▶ **Instructions for the task**
Reproduce every one of the following entries word for word, leaving the pictures out of your copy.

▶ **Exercise materials**
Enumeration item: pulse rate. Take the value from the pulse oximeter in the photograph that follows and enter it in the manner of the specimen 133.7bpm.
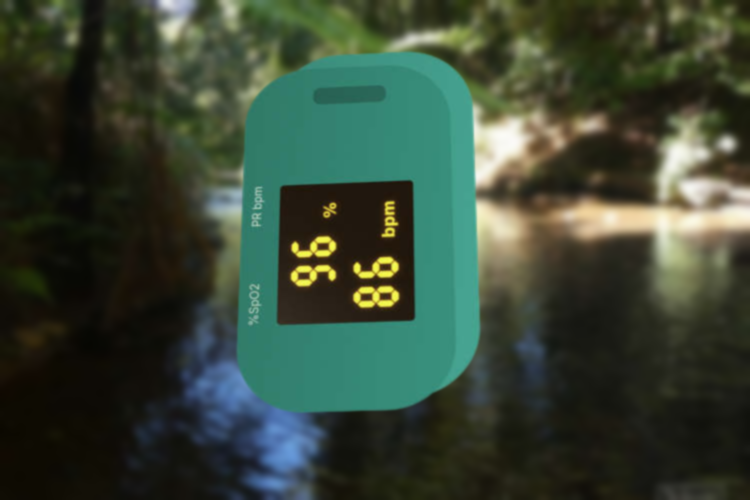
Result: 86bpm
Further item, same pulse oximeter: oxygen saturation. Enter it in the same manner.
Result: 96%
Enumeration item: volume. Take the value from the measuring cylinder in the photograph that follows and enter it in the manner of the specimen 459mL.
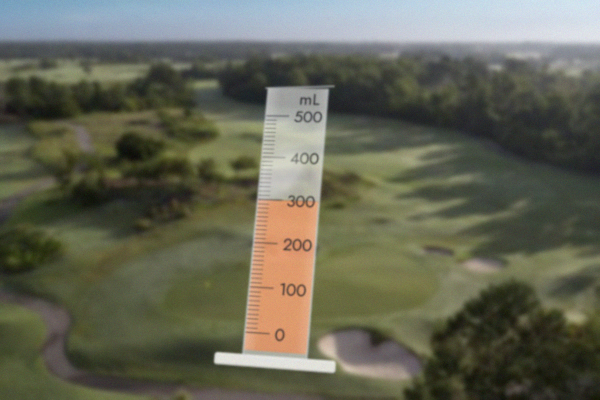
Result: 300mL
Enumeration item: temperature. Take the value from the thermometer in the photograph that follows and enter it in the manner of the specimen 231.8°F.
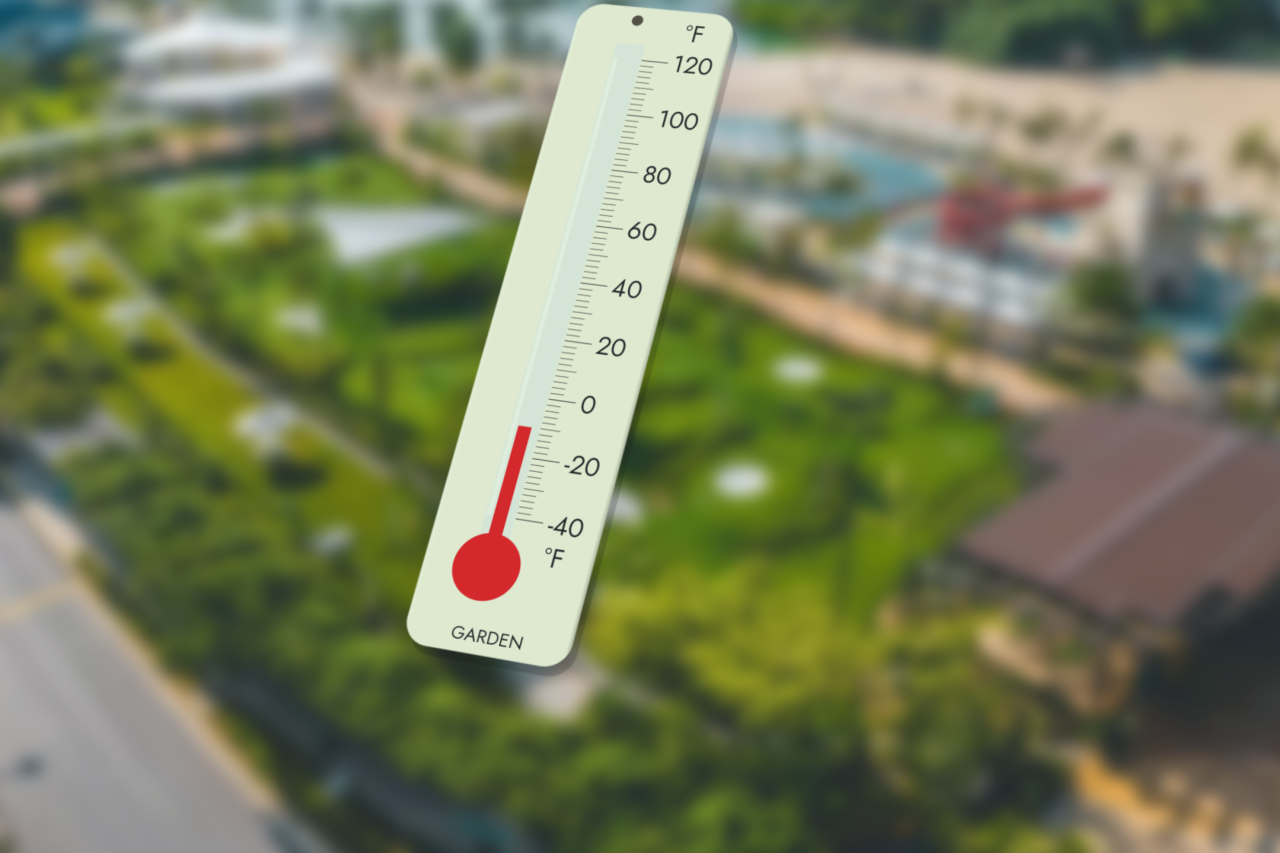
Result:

▶ **Response to this task**
Enumeration item: pulse rate. Take the value from the pulse oximeter in the photograph that follows and enter it in the manner of the specimen 133.7bpm.
Result: 86bpm
Further item, same pulse oximeter: oxygen saturation. Enter it in the same manner.
Result: 96%
Enumeration item: volume. Take the value from the measuring cylinder in the photograph that follows and enter it in the manner of the specimen 459mL.
Result: 300mL
Enumeration item: temperature. Take the value from the thermometer in the photograph that follows and enter it in the manner of the specimen 231.8°F.
Result:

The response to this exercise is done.